Ich mag eigentlich keine Neujahrsvorsätze. Stattdessen habe ich mir dreieinhalb Dinge für den ersten Monat des Jahres vorgenommen.

  1. Weiterhin eine Liste meiner gelesenen Bücher führen. 2017 habe ich das das ganze Jahr über getan und es war schön am Ende des Jahres zu wissen, wie viel ich gelesen habe.
  2. Um mein Notizbuch, das ich für die Bücherliste nutze, ein wenig mehr zu füllen, im Januar einen Habit Tracker ausprobieren.
    Ein ganzes Bullet Journal ist im Moment nichts für mich, weil ich mit meinem gekauften Kalender gut klarkomme und es mir zu viel Arbeit ist, selbst Kalenderseiten zu gestalten, aber ich finde, für solche Listen und Übersichten eignet sich mein Notizbuch gut – besonders, weil ich sonst immer zwanzig Orte haben, an denen ich solche Dinge notiere.

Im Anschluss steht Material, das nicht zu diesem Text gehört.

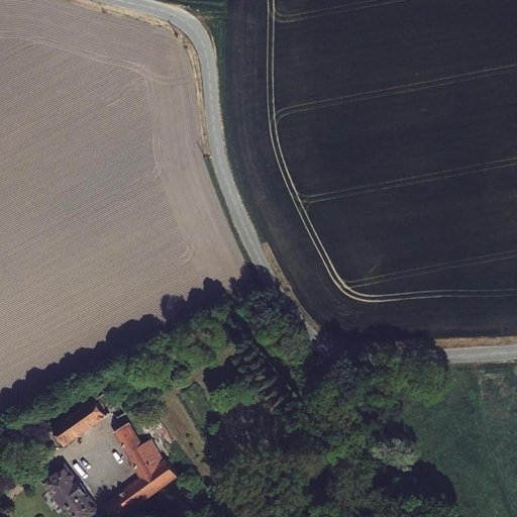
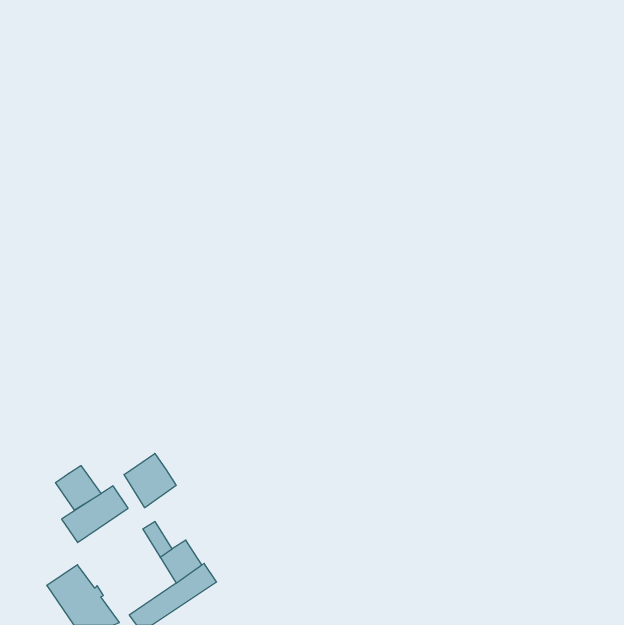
building: none -> [124,453,176,508]
building: none -> [56,466,101,510]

  3. An mindestens zwei Tagen die Woche jeweils mindestens 300 Wörter schreiben.
    Damit habe ich gestern spontan angefangen und es war ein sehr schönes Gefühl, sich einfach hinzusetzen und etwas Kurzes zu tippen. Meine Hoffnung ist, dass ich so irgendwann wieder mehr im Schreibfluss bin und einfach so, ohne ein Soll erfüllen zu müssen, wieder öfter etwas schreibe. Vielleicht komme ich dann auch endlich mit meinen Romanprojekten voran. Das wäre sehr schön.
    Für diesen Plan habe ich mir ein Dokument erstellt, in das ich die Szenen schreiben werde, die nicht in größere Projekte passen, aber natürlich darf ich auch an meinen Romanen schreiben. Dann werde ich entweder den geschrieben Text in das Dokument kopieren oder einen Platzhalter mit Wortzahlen einfügen. Das habe ich aber noch nicht ganz entschieden.
  4. Mehr bloggen 
    Nein, das werde ich mir nicht zum zigtausendsten Mal vornehmen, aber schön wäre es schon.

Ende des Monats werde ich dann weitersehen und neu entscheiden, was ich mir für Februar vornehme. Und ihr so?